🚀 Just wrapped: ESA-funded project SoC-HEALTH2 – Hierarchical Health Management in Heterogeneous Systems 🎯
We're excited to announce the successful completion of SoC-HEALTH2, a continuation of our earlier ESA GSTP/EXPRO+ activity that originally introduced the On-Chip Fault Management (OCFM) architecture that enabled both a) instant fault detection isolation and recovery (FDIR) and b) data collection for prognostics in multicore CPU subsystems. The OCFM framework is capable to collect and process data from hundreds of on-chip sensors and checkers in real time, as well as adaptively reschedule tasks across CPU cores w.r.t. the system health status.
With current SoC-HEALTH2, we’ve significantly expanded OCFM’s capabilities beyond multicore CPUs – towards FPGA SoCs – targeting earth observation, telecom and rover mission profiles based on COTS FPGAs primarily in the New Space segment. The OCFM framework has been successfully implemented and verified on Versal and Zynq Ultrascale+ FPGA SoCs following rigorous ECSS standards.
The developed demonstrator supports the standard PUS/CCSDS telemetry protocol and employs an image recognition DNN accelerator demo payload. Customization via open API and extensions (3rd-party libraries) to adapt the OCFM framework for mission-specific FDIR goals is supported.

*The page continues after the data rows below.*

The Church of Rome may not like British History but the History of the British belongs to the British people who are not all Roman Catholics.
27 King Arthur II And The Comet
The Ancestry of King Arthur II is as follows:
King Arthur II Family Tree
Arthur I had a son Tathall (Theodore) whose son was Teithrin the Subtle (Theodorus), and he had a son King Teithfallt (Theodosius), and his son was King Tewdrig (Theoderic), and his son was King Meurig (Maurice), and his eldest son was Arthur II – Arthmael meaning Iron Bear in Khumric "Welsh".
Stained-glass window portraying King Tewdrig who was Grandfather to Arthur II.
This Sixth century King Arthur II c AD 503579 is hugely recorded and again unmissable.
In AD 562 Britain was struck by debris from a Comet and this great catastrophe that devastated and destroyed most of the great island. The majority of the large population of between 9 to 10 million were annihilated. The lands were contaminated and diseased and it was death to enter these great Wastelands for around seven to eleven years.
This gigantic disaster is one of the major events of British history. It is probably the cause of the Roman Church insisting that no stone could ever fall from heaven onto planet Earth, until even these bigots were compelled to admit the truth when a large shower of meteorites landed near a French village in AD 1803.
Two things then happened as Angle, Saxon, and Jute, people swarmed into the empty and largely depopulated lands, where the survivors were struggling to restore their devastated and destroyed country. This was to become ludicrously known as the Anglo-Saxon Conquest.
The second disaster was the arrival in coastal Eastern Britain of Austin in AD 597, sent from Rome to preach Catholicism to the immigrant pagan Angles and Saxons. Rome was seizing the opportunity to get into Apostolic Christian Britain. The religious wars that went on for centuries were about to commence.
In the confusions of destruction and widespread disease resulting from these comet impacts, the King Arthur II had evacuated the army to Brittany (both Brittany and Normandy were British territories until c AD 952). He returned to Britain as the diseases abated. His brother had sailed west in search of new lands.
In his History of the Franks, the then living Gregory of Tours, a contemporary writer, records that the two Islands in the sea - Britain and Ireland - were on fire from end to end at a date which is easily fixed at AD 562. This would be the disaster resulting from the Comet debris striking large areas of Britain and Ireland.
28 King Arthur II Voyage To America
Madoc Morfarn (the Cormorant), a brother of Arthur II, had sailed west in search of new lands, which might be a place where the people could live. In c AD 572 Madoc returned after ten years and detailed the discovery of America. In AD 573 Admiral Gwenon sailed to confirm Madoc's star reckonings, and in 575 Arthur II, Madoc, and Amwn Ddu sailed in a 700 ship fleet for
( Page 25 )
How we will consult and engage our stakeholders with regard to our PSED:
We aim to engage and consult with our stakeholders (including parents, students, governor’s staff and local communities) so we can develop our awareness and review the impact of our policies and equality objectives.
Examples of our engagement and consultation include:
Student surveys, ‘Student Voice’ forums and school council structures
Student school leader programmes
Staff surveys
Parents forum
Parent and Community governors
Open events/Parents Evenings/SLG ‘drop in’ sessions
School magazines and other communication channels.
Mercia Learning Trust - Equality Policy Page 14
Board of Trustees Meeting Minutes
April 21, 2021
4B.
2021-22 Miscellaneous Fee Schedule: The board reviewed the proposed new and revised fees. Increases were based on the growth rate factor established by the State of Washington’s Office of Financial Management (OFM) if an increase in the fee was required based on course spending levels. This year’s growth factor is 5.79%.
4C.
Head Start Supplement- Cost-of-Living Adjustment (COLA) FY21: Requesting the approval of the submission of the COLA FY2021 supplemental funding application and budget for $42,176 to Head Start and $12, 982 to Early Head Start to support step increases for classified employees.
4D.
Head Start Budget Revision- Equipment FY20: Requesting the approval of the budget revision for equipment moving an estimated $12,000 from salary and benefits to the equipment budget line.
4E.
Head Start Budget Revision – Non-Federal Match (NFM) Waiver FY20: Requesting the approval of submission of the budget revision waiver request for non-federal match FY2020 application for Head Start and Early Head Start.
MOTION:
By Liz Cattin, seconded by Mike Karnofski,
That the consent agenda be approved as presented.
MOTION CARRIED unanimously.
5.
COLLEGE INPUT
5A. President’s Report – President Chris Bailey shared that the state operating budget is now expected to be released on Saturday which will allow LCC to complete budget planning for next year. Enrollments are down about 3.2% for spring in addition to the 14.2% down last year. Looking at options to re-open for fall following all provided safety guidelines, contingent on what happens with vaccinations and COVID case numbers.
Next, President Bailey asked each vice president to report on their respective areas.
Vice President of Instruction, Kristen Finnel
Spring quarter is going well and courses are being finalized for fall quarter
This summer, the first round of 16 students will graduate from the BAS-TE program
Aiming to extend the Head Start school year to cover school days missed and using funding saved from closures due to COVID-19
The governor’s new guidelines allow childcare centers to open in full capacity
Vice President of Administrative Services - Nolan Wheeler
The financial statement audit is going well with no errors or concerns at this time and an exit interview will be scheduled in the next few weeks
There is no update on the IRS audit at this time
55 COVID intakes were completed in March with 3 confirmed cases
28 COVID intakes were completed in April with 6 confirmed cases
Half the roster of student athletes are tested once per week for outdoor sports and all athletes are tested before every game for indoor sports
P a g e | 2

Health manager functions from the requirements and validation standpoints have been analyzed using FMEA/FMECA and fault injection campaigns. The radiation hardening of health management functions has been achieved by using block-level and distributed TMR in hardware (FPGA logic) and dual lock-step execution for the software components running on FPGA-SoC’s CPU cores (R cores working in lock-step as a safety island).